Caprara – A alienação, oneração, cessão ou qualquer disposição de bens e direitos (mobiliários e imobiliários), inclusive direitos de propriedade intelectual poderão abranger a reestruturação societária e empresarial do clube-empresa. Isso engloba, evidentemente, direitos econômicos sobre jogadores e também sobre a marca dos times de futebol. Isso se dá a partir desta “empresarialização” ou profissionalização do time de futebol, que passará a ser regido pelas regras gerais de direito empresarial do país. E, como tal, poderá recorrer a qualquer negócio jurídico permitido às demais empresas que exploram as mais diversas atividades empresariais. O clube será uma empresa stricto sensu. Eventuais riscos se encontram em qualquer tipo de negócio do nosso dia a dia. São inerentes à vida e, principalmente, à atividade empresarial. Para o sucesso da transformação é indispensável, como adiantei anteriormente, uma gestão extremamente profissionalizada e que encete segurança jurídica a todos os players envolvidos na profissionalização do futebol (clube-empresa, diretoria, gestores, jogadores, torcida, investidores etc.).

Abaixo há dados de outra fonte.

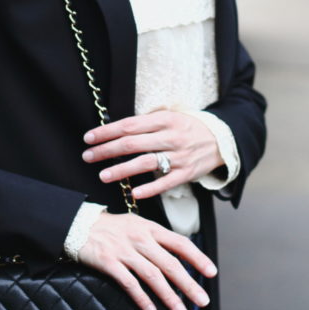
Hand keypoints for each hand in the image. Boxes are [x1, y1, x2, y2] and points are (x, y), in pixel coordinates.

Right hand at [77, 210, 215, 309]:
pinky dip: (142, 298)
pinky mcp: (109, 262)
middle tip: (203, 301)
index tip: (212, 272)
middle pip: (170, 263)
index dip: (198, 258)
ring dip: (169, 295)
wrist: (80, 225)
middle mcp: (140, 238)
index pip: (180, 243)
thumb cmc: (112, 228)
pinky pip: (129, 283)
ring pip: (153, 275)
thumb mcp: (137, 225)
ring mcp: (124, 250)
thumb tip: (178, 257)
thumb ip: (156, 239)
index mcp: (150, 228)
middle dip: (189, 283)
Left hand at [82, 110, 222, 200]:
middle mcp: (171, 136)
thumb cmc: (186, 128)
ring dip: (122, 170)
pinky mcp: (186, 173)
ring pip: (146, 163)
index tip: (88, 138)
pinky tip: (133, 193)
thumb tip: (115, 129)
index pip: (129, 125)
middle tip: (88, 156)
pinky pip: (165, 183)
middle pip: (133, 143)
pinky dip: (149, 189)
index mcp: (165, 119)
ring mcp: (179, 156)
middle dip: (107, 150)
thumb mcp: (169, 117)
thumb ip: (146, 123)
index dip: (107, 132)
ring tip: (103, 175)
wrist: (220, 140)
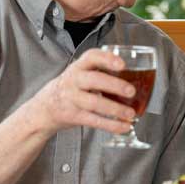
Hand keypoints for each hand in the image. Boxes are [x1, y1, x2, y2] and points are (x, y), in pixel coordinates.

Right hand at [21, 48, 137, 135]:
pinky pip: (94, 120)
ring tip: (131, 113)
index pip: (91, 57)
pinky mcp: (73, 115)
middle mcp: (73, 81)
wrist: (45, 107)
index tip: (122, 64)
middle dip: (114, 85)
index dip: (107, 59)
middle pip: (93, 80)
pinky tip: (124, 126)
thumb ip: (102, 71)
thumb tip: (139, 77)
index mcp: (78, 67)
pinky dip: (111, 125)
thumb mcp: (81, 73)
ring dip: (115, 109)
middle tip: (131, 91)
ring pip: (94, 103)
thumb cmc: (72, 88)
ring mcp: (72, 99)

JC – De que forma os investidores são envolvidos no processo e quais cuidados devem observar?
Caprara – As cautelas gerais para qualquer tipo de operação de investimento. Uma governança corporativa forte, transparência, o atendimento de regras claras de compliance são exemplos de cuidados que os investidores poderão adotar antes de aportar recursos nas novas Sociedades Anônimas de Futebol.
JC – Os clubes deverão ter equipe especializada para tratar das mudanças? Qual o papel dos contadores e advogados no processo?
Caprara – É fundamental. O sucesso de um processo de transformação societária (de instituição/associação sem fins lucrativos para uma Sociedade Anônima do Futebol – SAF) está intimamente atrelado à realização de um planejamento prévio bem definido. A partir do trabalho de consultorias e de profissionais especializados (advisers, advogados, contadores, economistas, administradores etc.), pode ser um fator preponderante para a mitigação dos riscos durante o procedimento de transformação.